The cybersecurity landscape has been shaken by the emergence of a new Linux remote access trojan (RAT) named Krasue. This malware has been identified as targeting telecommunications companies in Thailand since at least 2021, providing threat actors with covert access to victim networks. Group-IB, a cybersecurity firm, has released findings indicating the sophistication of this malware.
Named after a spirit from Southeast Asian folklore, Krasue is designed to obscure its presence during initial deployment, according to Group-IB’s analysis shared with The Hacker News. The means of initial access that threat actors use to deploy Krasue remain unclear, though potential methods include vulnerability exploitation, brute-force credential attacks, or inclusion in fraudulent software packages.
Krasue’s functionality largely stems from a rootkit that pretends to be an unsigned VMware driver, enabling it to maintain persistence without detection. This rootkit incorporates elements from open-source projects like Diamorphine, Suterusu, and Rooty, suggesting it could either serve as part of a botnet or be sold by initial access brokers targeting specific organizations such as ransomware operators seeking entry points into networks.

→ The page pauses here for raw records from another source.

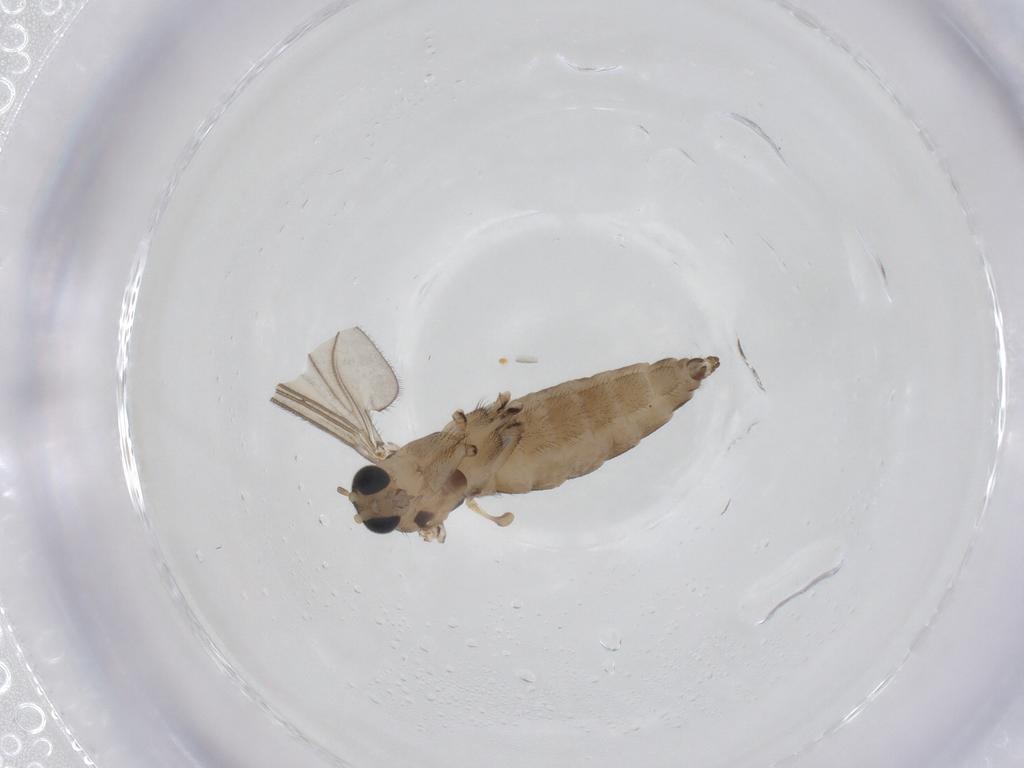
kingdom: Animalia
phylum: Arthropoda
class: Insecta
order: Diptera
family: Sciaridae
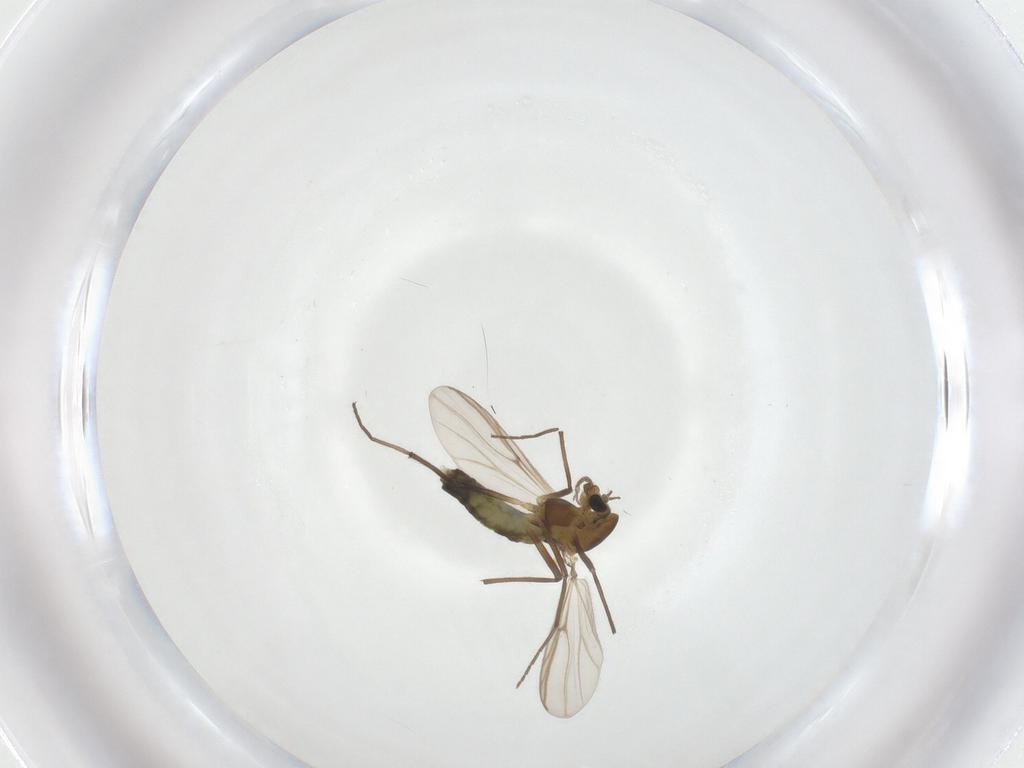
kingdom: Animalia
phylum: Arthropoda
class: Insecta
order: Diptera
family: Chironomidae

According to Sharmine Low, a malware analyst at Group-IB, the rootkit can manipulate the `kill()` syscall, along with network and file-related functions, to effectively conceal its operations. Such techniques are indicative of advanced persistence tactics commonly outlined in the MITRE ATT&CK framework, notably within the domains of initial access and persistence.
In a notable twist, Krasue utilizes Real-Time Streaming Protocol (RTSP) messages as a disguised “alive ping,” a tactic not commonly observed in cyberattacks. The malware’s command-and-control communication capabilities enable it to designate a communicating IP as its master server and further facilitates the gathering of malware-related intelligence or even its own termination.
Interestingly, there appears to be a code resemblance between Krasue and another Linux malware known as XorDdos. This similarity indicates that either the same developers are behind both malware or that cybercriminals had access to XorDdos’s source code. Group-IB has reported at least one confirmed case involving Krasue and is currently investigating three additional potential incidents. However, it is suspected that the actual number of affected organizations may be higher.
Group-IB’s analysts emphasize that there is insufficient information to definitively attribute Krasue to a specific creator or group. Nonetheless, the malware’s capacity to remain undetected for prolonged periods reinforces the critical need for businesses to maintain vigilance and strengthen their cybersecurity protocols.